[Recorded information — start]

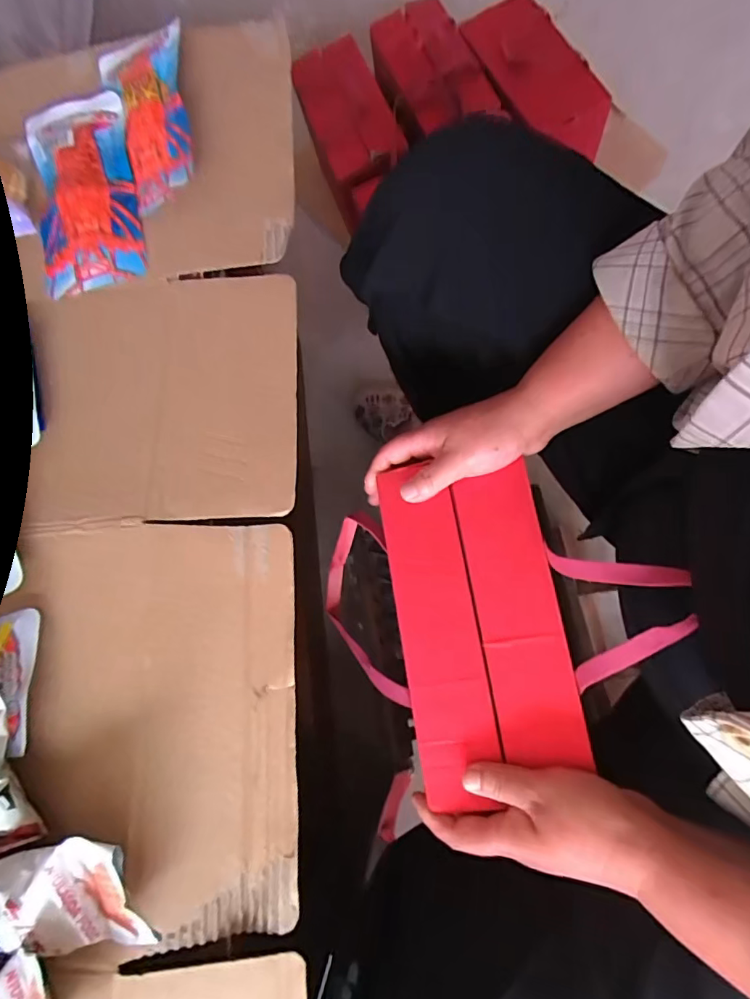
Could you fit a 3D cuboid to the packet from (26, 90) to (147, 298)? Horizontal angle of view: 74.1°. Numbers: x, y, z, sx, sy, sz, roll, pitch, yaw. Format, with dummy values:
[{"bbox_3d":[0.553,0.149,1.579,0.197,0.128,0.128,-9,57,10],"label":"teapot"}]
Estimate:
[{"bbox_3d":[-0.272,-0.289,0.461,0.094,0.018,0.197,-15,76,6],"label":"packet"}]

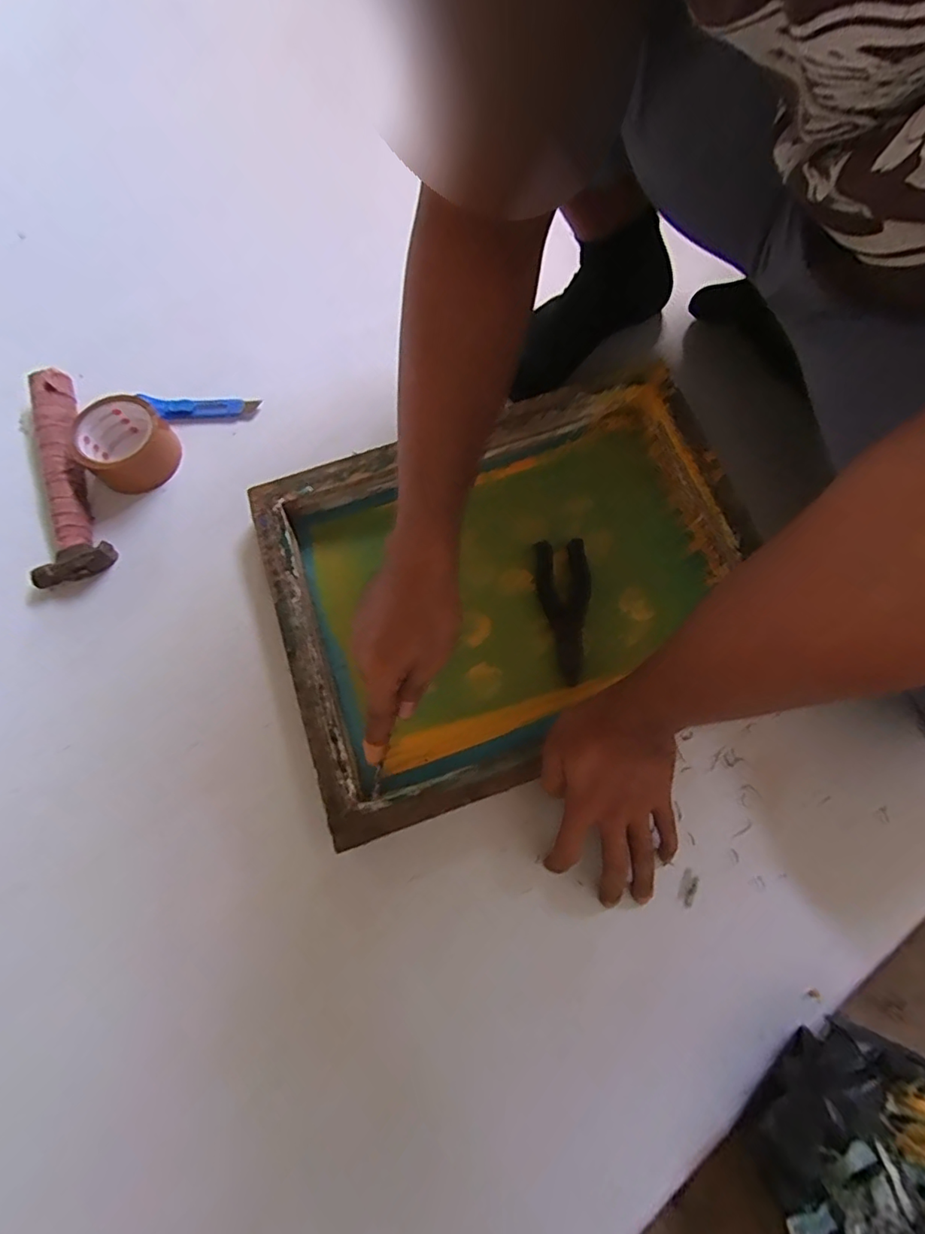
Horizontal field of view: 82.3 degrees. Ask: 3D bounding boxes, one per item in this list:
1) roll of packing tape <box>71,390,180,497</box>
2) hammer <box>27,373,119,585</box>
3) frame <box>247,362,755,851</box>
[{"bbox_3d":[-0.366,-0.187,0.580,0.095,0.042,0.095,0,72,0],"label":"roll of packing tape"},{"bbox_3d":[-0.448,-0.155,0.584,0.079,0.033,0.256,-20,73,-6],"label":"hammer"},{"bbox_3d":[0.043,-0.029,0.525,0.460,0.050,0.352,-18,74,-4],"label":"frame"}]

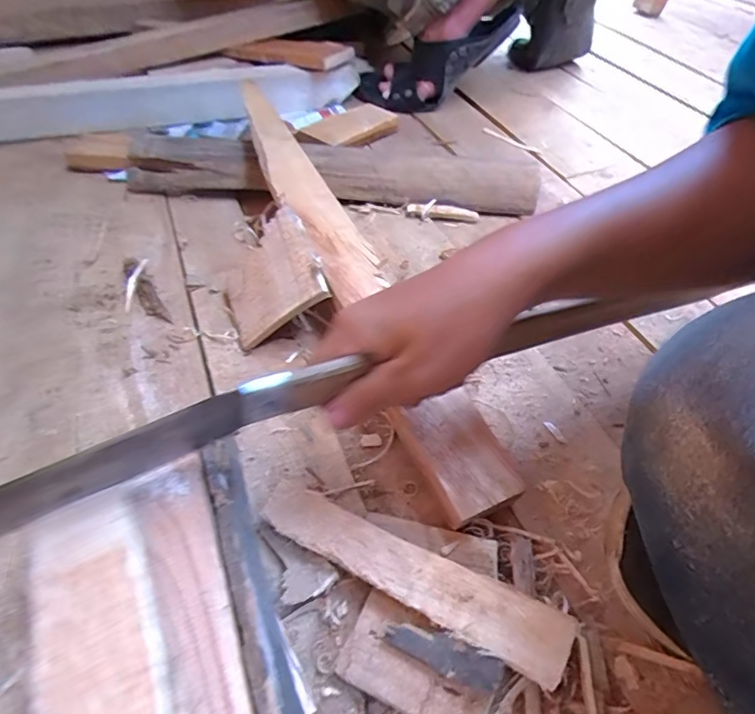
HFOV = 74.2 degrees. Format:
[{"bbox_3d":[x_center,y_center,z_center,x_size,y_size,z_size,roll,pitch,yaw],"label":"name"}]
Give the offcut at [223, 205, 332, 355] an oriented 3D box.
[{"bbox_3d":[-0.088,-0.062,0.401,0.089,0.009,0.099,-39,55,13],"label":"offcut"}]

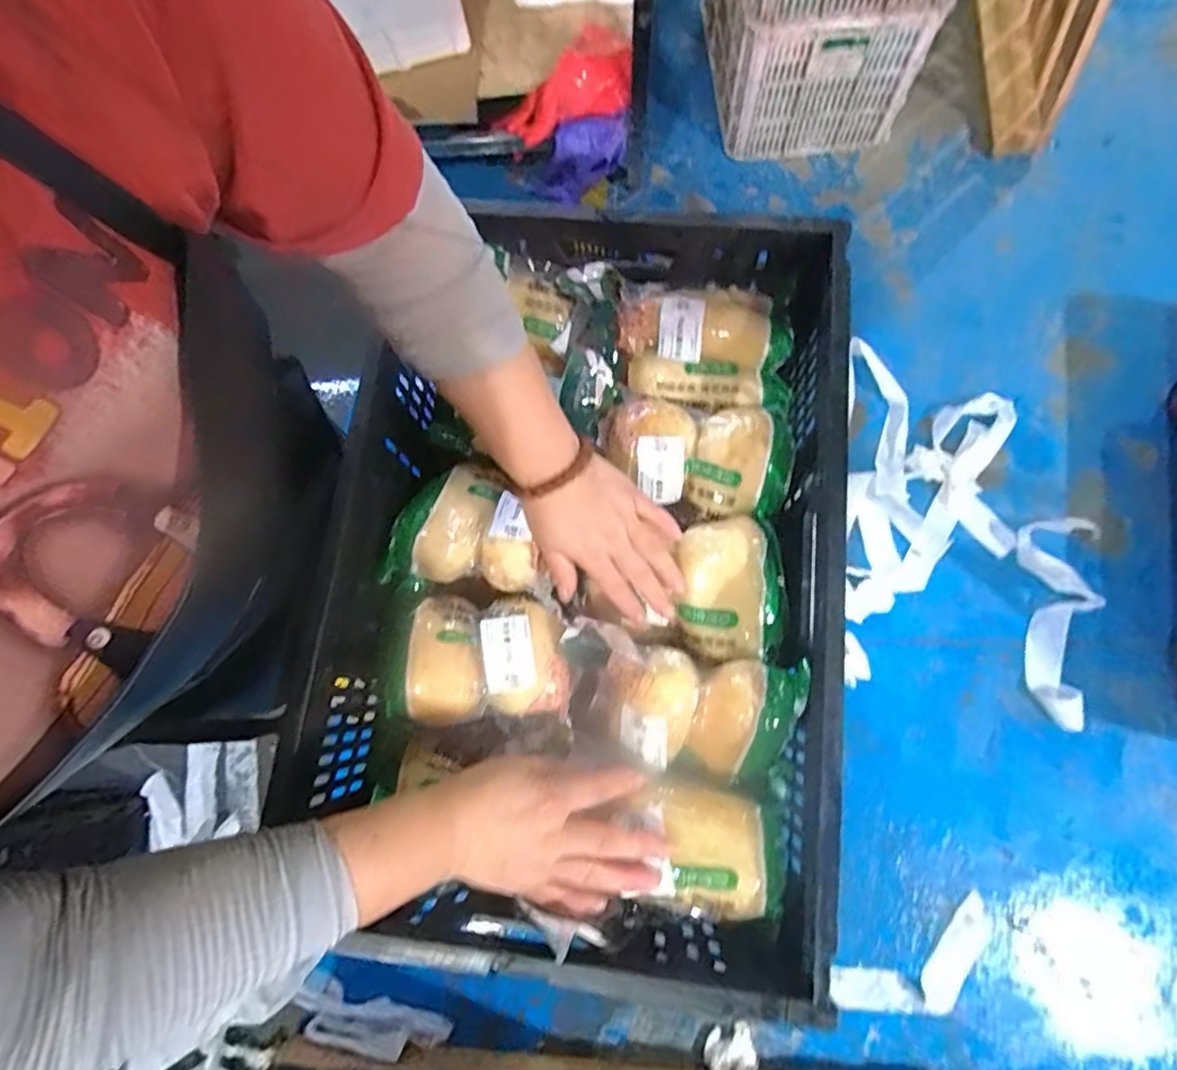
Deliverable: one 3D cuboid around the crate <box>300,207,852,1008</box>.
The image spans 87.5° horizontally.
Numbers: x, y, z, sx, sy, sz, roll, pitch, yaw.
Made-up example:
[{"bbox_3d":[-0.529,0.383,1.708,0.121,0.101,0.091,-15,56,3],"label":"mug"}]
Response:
[{"bbox_3d":[-0.003,-0.006,0.525,0.392,0.137,0.565,6,75,4],"label":"crate"}]

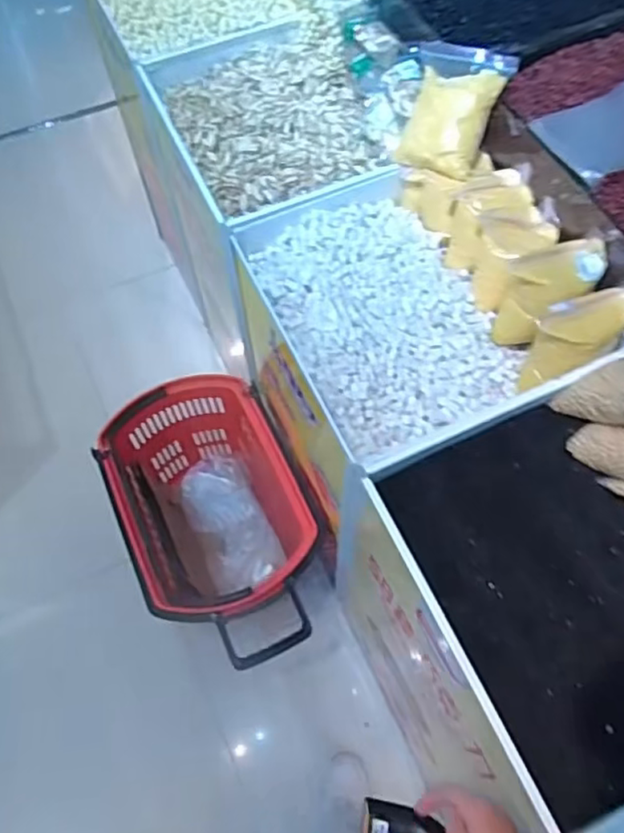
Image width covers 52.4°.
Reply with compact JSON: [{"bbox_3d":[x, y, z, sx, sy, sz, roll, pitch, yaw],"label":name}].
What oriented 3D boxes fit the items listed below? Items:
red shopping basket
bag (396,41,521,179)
[{"bbox_3d":[-0.180,0.232,1.313,0.337,0.335,0.554,-26,66,-13],"label":"red shopping basket"},{"bbox_3d":[0.190,-0.449,0.920,0.154,0.042,0.175,33,103,30],"label":"bag"}]

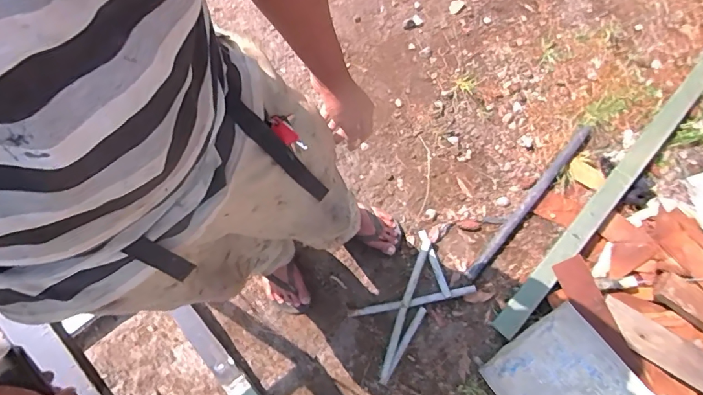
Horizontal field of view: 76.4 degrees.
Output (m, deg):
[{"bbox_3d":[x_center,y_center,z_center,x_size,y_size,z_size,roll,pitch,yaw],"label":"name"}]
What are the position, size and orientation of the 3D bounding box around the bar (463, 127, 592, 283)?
[{"bbox_3d":[0.510,0.005,1.262,0.040,0.018,0.560,39,81,10],"label":"bar"}]

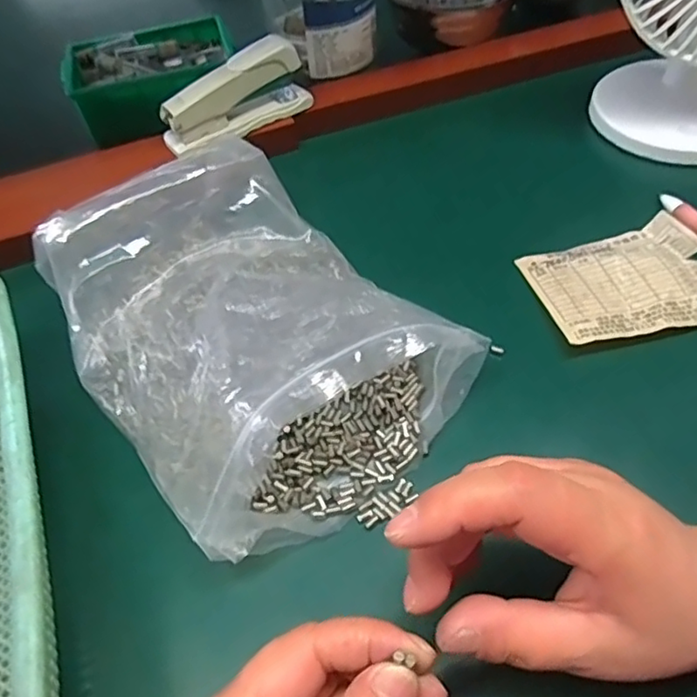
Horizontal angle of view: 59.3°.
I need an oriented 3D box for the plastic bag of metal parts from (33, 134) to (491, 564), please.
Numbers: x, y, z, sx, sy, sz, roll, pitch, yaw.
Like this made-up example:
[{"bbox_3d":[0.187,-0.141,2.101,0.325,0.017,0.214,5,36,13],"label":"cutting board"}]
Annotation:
[{"bbox_3d":[-0.058,-0.017,0.347,0.176,0.072,0.236,-35,56,-21],"label":"plastic bag of metal parts"}]

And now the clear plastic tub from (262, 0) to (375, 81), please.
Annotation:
[{"bbox_3d":[-0.024,-0.295,0.543,0.098,0.065,0.102,0,51,5],"label":"clear plastic tub"}]

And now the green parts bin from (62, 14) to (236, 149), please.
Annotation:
[{"bbox_3d":[-0.175,-0.246,0.551,0.142,0.050,0.102,-20,52,-11],"label":"green parts bin"}]

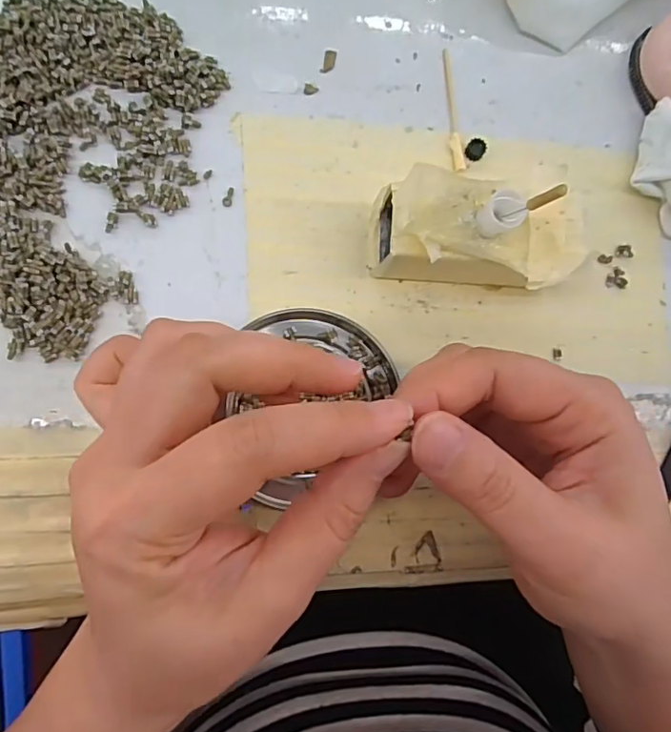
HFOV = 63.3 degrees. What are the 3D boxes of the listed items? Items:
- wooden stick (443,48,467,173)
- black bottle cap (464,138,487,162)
[{"bbox_3d":[0.053,-0.118,0.250,0.006,0.004,0.059,-6,85,-8],"label":"wooden stick"},{"bbox_3d":[0.064,-0.099,0.249,0.010,0.006,0.010,1,84,-7],"label":"black bottle cap"}]

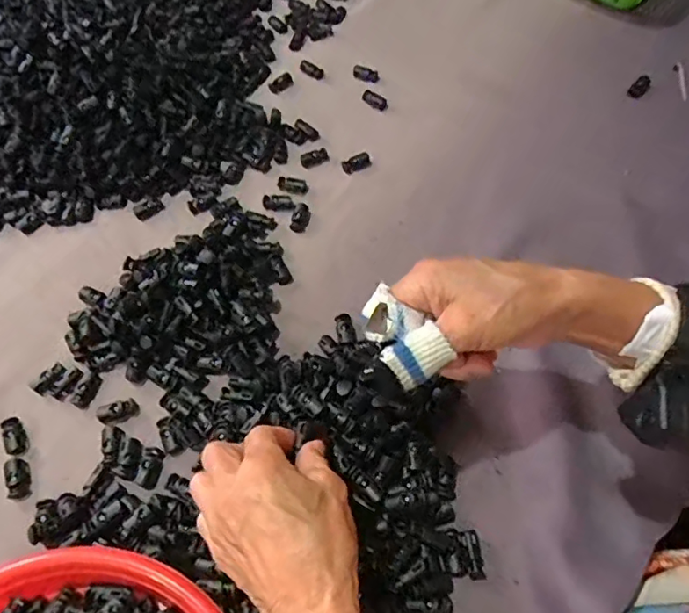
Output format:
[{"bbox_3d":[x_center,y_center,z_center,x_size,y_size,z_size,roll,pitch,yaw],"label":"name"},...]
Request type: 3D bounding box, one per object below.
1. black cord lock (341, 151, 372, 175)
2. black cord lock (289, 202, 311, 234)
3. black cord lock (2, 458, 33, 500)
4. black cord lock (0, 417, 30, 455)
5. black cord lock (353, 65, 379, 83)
[{"bbox_3d":[0.012,-0.142,0.535,0.029,0.010,0.015,-23,62,-11],"label":"black cord lock"},{"bbox_3d":[-0.041,-0.082,0.498,0.015,0.009,0.029,11,62,8],"label":"black cord lock"},{"bbox_3d":[-0.237,0.124,0.390,0.016,0.007,0.030,-22,62,-10],"label":"black cord lock"},{"bbox_3d":[-0.249,0.097,0.407,0.015,0.007,0.032,-33,64,-16],"label":"black cord lock"},{"bbox_3d":[0.024,-0.258,0.601,0.029,0.009,0.015,12,62,9],"label":"black cord lock"}]

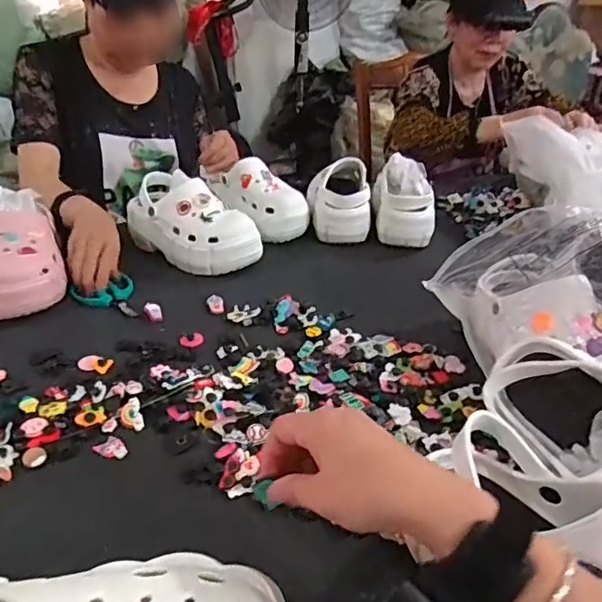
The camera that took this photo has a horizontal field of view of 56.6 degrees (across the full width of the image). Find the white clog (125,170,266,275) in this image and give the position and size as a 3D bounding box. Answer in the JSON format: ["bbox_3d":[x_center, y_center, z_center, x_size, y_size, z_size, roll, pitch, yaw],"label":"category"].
[{"bbox_3d":[-0.179,-0.130,0.902,0.225,0.109,0.106,24,38,32],"label":"white clog"}]

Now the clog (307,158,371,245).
[{"bbox_3d":[0.065,-0.203,1.034,0.103,0.105,0.225,0,31,-2],"label":"clog"}]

[Recorded information — finish]

When you have gone through the records above, say how many lines include the word "with", and write nothing besides that number.

2